再会の季節
学園の正門が、久しぶりに賑わいに包まれていた。
長期休暇を終えた生徒たちが、それぞれの故郷から思い出を携えて戻ってくる。
「久しぶり!」
「背、伸びたんじゃないか?」
「休暇、どうだった?」
石畳の広場には、再会を喜んで友の名を呼び合う声や、重い鞄を引きずる足音が重なり、
弾むような活気に溢れている。
止まっていた時計の針が動き出すように、
学園へようやく“日常”が帰ってきたのだ。
⚜️⚜️⚜️
「失礼いたします」
静かに扉を開け、ジャミーラが顔を覗かせる。
廊下の喧騒とは対照的に、生徒会室には穏やかで、どこか厳かな空気が満ちていた。
重厚な執務机の向こうに立つムスタファ。
その斜め後ろに、影のように控えるアルテリス。
そして、窓辺で軽く手を振るライル。
見慣れた配置。守られてきた距離感。
ほんの数十日離れていただけだというのに、その光景は、ひどく懐かしいものに感じられた。
「……殿下」
ジャミーラの声には、再会の喜びと、自分でも驚くほどの安堵が滲んでいた。
「ただいま、戻りました」
ムスタファは、手にしていた書類を置くと、静かに頷いた。
「無事に戻ったようだな」
「はい」
ジャミーラは一歩踏み出し、
改めて室内を見渡した。
威風堂々としたムスタファ。その背後に佇むアルテリス。そして——
「イルハン様も、お戻りになられていたのですね」
「ええ。
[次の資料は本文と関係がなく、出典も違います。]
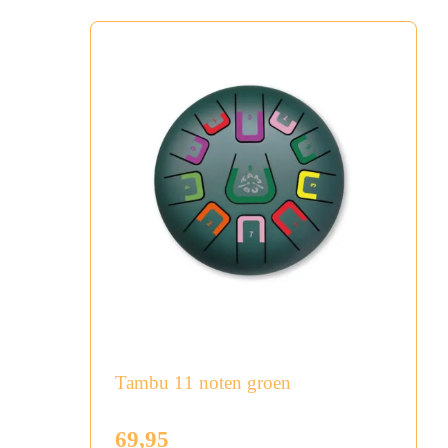
Tambu 11 noten groen
69,95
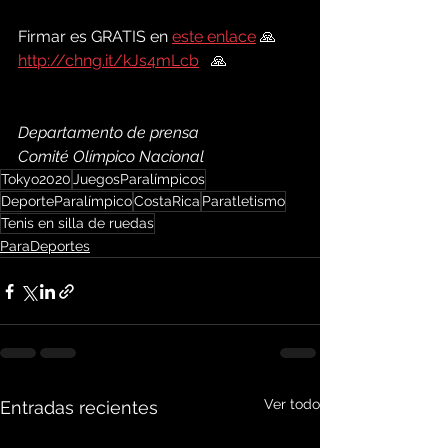
Firmar es GRATIS en 
este enlace
 🙏   
http://chng.it/kJs4mLcb
   🙏 
Departamento de prensa
Comité Olímpico Nacional 
Tokyo2020
JuegosParalímpicos
DeporteParalímpico
CostaRica
Paratletismo
Tenis en silla de ruedas
ParaDeportes
Ver todo
Entradas recientes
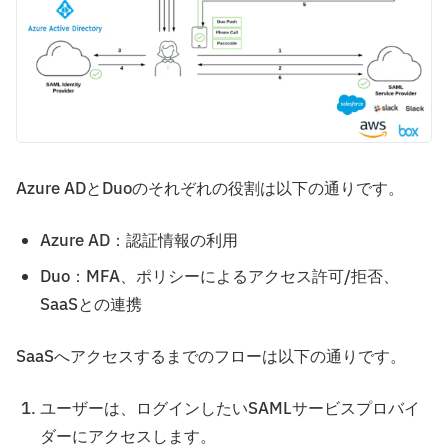
Azure ADとDuoのそれぞれの役割は以下の通りです。
Azure AD：認証情報の利用
Duo：MFA、ポリシーによるアクセス許可/拒否、
SaaSとの連携
SaaSへアクセスするまでのフローは以下の通りです。
ユーザーは、ログインしたいSAMLサービスプロバイ
ダーにアクセスします。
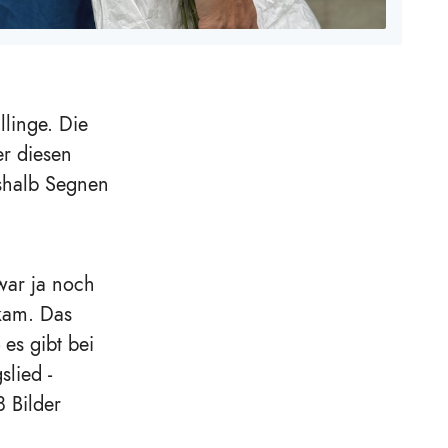
linge. Die
r diesen
eshalb Segnen
 war ja noch
kam. Das
es gibt bei
lied -
 Bilder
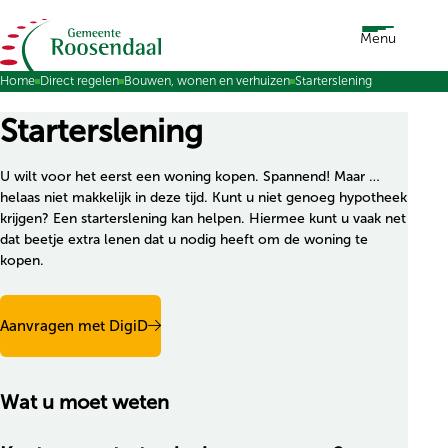
Ga naar de inhoud
Menu
Home
Direct regelen
Bouwen, wonen en verhuizen
Starterslening
Starterslening
U wilt voor het eerst een woning kopen. Spannend! Maar …
helaas niet makkelijk in deze tijd. Kunt u niet genoeg hypotheek
krijgen? Een starterslening kan helpen. Hiermee kunt u vaak net
dat beetje extra lenen dat u nodig heeft om de woning te
kopen.
Aanvragen met DigiD
Wat u moet weten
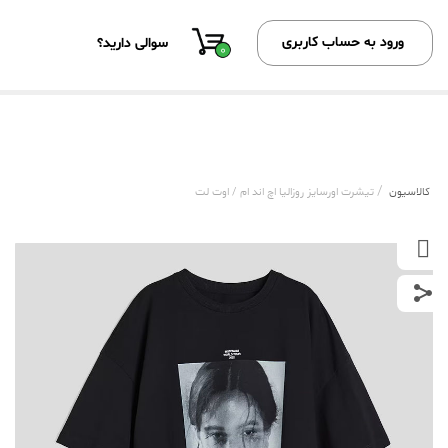
ورود به حساب کاربری
سوالی دارید؟
0
/
کالاسیون
تیشرت اورسایز روزالیا اچ اند ام / اوت لت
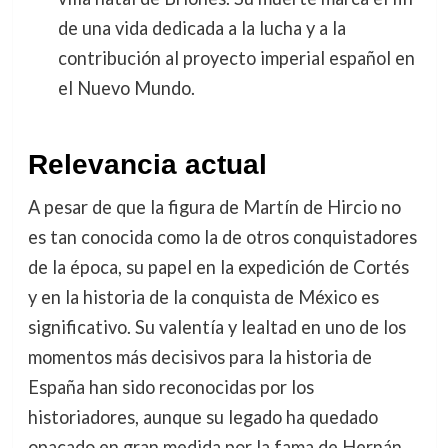
de una vida dedicada a la lucha y a la
contribución al proyecto imperial español en
el Nuevo Mundo.
Relevancia actual
A pesar de que la figura de Martín de Hircio no
es tan conocida como la de otros conquistadores
de la época, su papel en la expedición de Cortés
y en la historia de la conquista de México es
significativo. Su valentía y lealtad en uno de los
momentos más decisivos para la historia de
España han sido reconocidas por los
historiadores, aunque su legado ha quedado
opacado en gran medida por la fama de Hernán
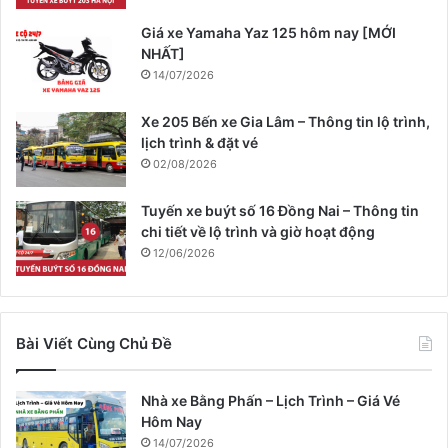
Giá xe Yamaha Yaz 125 hôm nay [MỚI
NHẤT]
14/07/2026
Xe 205 Bến xe Gia Lâm – Thông tin lộ trình,
lịch trình & đặt vé
02/08/2026
Tuyến xe buýt số 16 Đồng Nai – Thông tin
chi tiết về lộ trình và giờ hoạt động
12/06/2026
Bài Viết Cùng Chủ Đề
Nhà xe Bằng Phấn – Lịch Trình – Giá Vé
Hôm Nay
14/07/2026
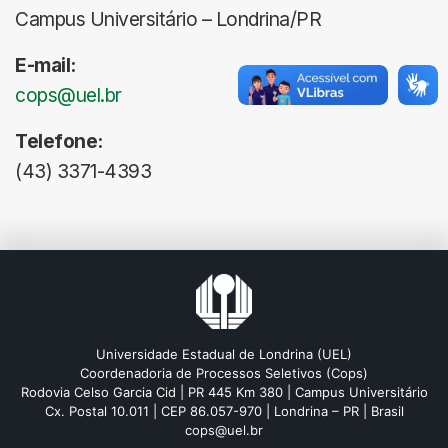
Campus Universitário – Londrina/PR
E-mail:
cops@uel.br
Telefone:
(43) 3371-4393
Universidade Estadual de Londrina (UEL)
Coordenadoria de Processos Seletivos (Cops)
Rodovia Celso Garcia Cid | PR 445 Km 380 | Campus Universitário
Cx. Postal 10.011 | CEP 86.057-970 | Londrina – PR | Brasil
cops@uel.br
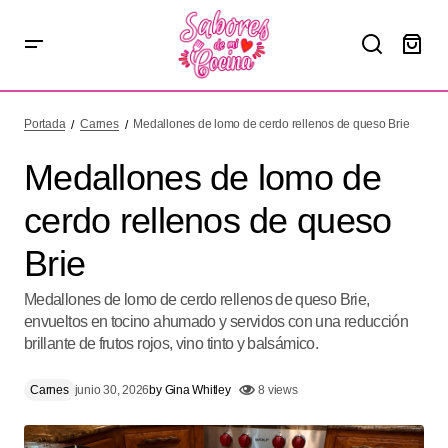
Medallones de lomo de cerdo rellenos de queso Brie
Portada
Carnes
Medallones de lomo de cerdo rellenos de queso Brie
Medallones de lomo de
cerdo rellenos de queso
Brie
Medallones de lomo de cerdo rellenos de queso Brie,
envueltos en tocino ahumado y servidos con una reducción
brillante de frutos rojos, vino tinto y balsámico.
Carnes
junio 30, 2026
by
Gina Whitley
8 views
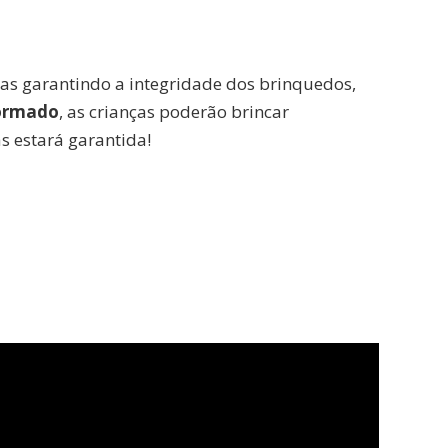
das garantindo a integridade dos brinquedos,
formado
, as crianças poderão brincar
s estará garantida!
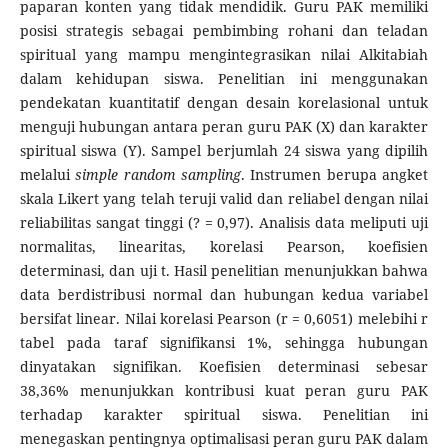
paparan konten yang tidak mendidik. Guru PAK memiliki
posisi strategis sebagai pembimbing rohani dan teladan
spiritual yang mampu mengintegrasikan nilai Alkitabiah
dalam kehidupan siswa. Penelitian ini menggunakan
pendekatan kuantitatif dengan desain korelasional untuk
menguji hubungan antara peran guru PAK (X) dan karakter
spiritual siswa (Y). Sampel berjumlah 24 siswa yang dipilih
melalui
simple random sampling
. Instrumen berupa angket
skala Likert yang telah teruji valid dan reliabel dengan nilai
reliabilitas sangat tinggi (? = 0,97). Analisis data meliputi uji
normalitas, linearitas, korelasi Pearson, koefisien
determinasi, dan uji t. Hasil penelitian menunjukkan bahwa
data berdistribusi normal dan hubungan kedua variabel
bersifat linear. Nilai korelasi Pearson (r = 0,6051) melebihi r
tabel pada taraf signifikansi 1%, sehingga hubungan
dinyatakan signifikan. Koefisien determinasi sebesar
38,36% menunjukkan kontribusi kuat peran guru PAK
terhadap karakter spiritual siswa. Penelitian ini
menegaskan pentingnya optimalisasi peran guru PAK dalam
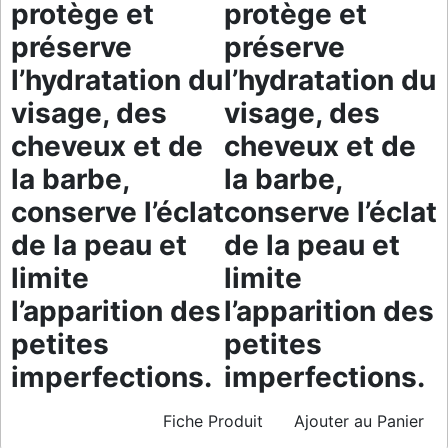
protège et
protège et
préserve
préserve
l’hydratation du
l’hydratation du
visage, des
visage, des
cheveux et de
cheveux et de
la barbe,
la barbe,
conserve l’éclat
conserve l’éclat
de la peau et
de la peau et
limite
limite
l’apparition des
l’apparition des
petites
petites
imperfections.
imperfections.
Fiche Produit
Ajouter au Panier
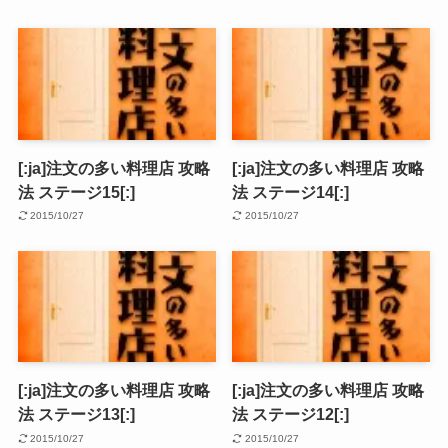
[:ja]注文の多い料理店 攻略
[:ja]注文の多い料理店 攻略
法 ステージ15[:]
法 ステージ14[:]
2015/10/27
2015/10/27
[:ja]注文の多い料理店 攻略
[:ja]注文の多い料理店 攻略
法 ステージ13[:]
法 ステージ12[:]
2015/10/27
2015/10/27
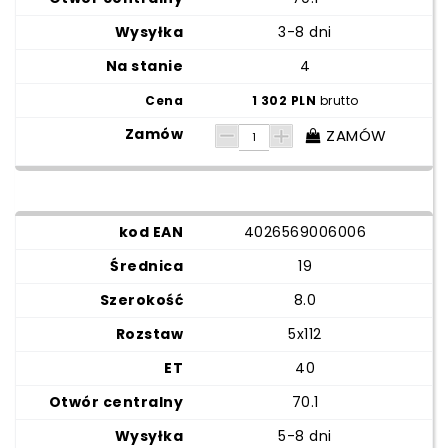
3-8 dni
4
1 302 PLN
brutto
ZAMÓW
4026569006006
19
8.0
5x112
40
70.1
5-8 dni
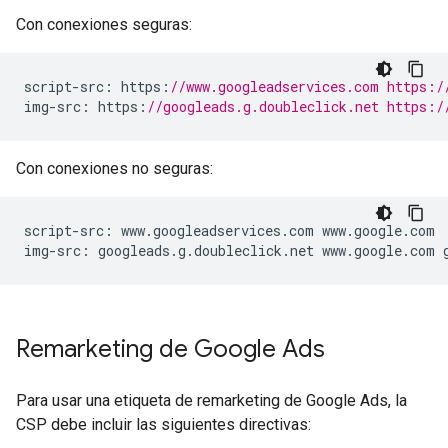
Con conexiones seguras:
script
-
src
:
 https
:
//www.googleadservices.com https:/
img
-
src
:
 https
:
//googleads.g.doubleclick.net https:/
Con conexiones no seguras:
script
-
src
:
 www
.
googleadservices
.
com www
.
google
.
com
img
-
src
:
 googleads
.
g
.
doubleclick
.
net www
.
google
.
com 
Remarketing de Google Ads
Para usar una etiqueta de remarketing de Google Ads, la
CSP debe incluir las siguientes directivas:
一足先に」
いつも通りの軽妙な調子で応じるライル。
それだけのやり取りなのに、胸の奥に灯火が宿ったかのように、ふっと温かくなる。
「シャマル様、お変わりありませんでしたか?」
「ええ。お陰様でつつがなく過ごせておりましたわ。
皆様も、お変わりございませんでしたか」
「大事ない」
「ええ。ご覧の通りです」
二人の返答に続き、ジャミーラの視線が最後にアルテリスへと注がれた。
アルテリスは、主たちの会話を妨げぬよう、すぐには言葉を発しなかった。
ただ、向けられた視線に気づくと、薄く、穏やかな笑みを口元に浮かべる。
そして親愛の情を込めながらも、従者としての矜持を保った深い一礼を返した。
(……本当に、戻ってきたのね)
ジャミーラは微笑んだ。
その笑みの奥に、震えるような安堵が潜んでいることを彼女自身が一番よく理解していた。
窓の外からは、遠く生徒たちの笑い声が風に乗って届く。
その賑わいさえも、今はとても心地よかった。